The adjoint representation inside the exterior algebra of a simple Lie algebra

TL;DR

This paper investigates the structure of the space of invariants related to the adjoint representation within the exterior algebra of a simple Lie algebra, revealing it as a free module over primitive invariants.

Contribution

It proves that this invariant space forms a free module of specific rank over the algebra generated by primitive invariants, excluding the highest degree one.

Findings

The invariant space is a free module of rank twice the Lie algebra's rank.

It is free over the exterior algebra generated by all primitive invariants except the highest degree.

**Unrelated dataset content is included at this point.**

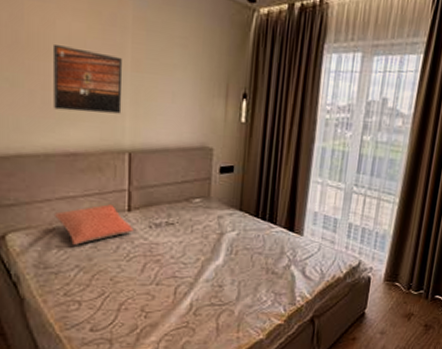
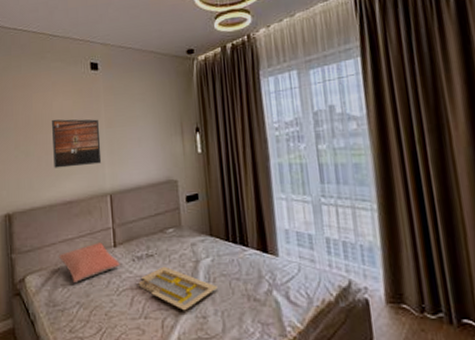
serving tray: none [152,236,239,280] -> present [138,266,218,311]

The result clarifies the module structure of invariants related to the adjoint representation.

Abstract

For a simple complex Lie algebra $\mathfrak g$ we study the space of invariants $A=\left( \bigwedge \mathfrak g^*\otimes\mathfrak g^*\right)^{\mathfrak g}$, (which describes the isotypic component of type $\mathfrak g$ in $ \bigwedge \mathfrak g^*$) as a module over the algebra of invariants $\left(\bigwedge \mathfrak g^*\right)^{\mathfrak g}$. As main result we prove that $A$ is a free module, of rank twice the rank of $\mathfrak g$, over the exterior algebra generated by all primitive invariants in $(\bigwedge \mathfrak g^*)^{\mathfrak g}$, with the exception of the one of highest degree.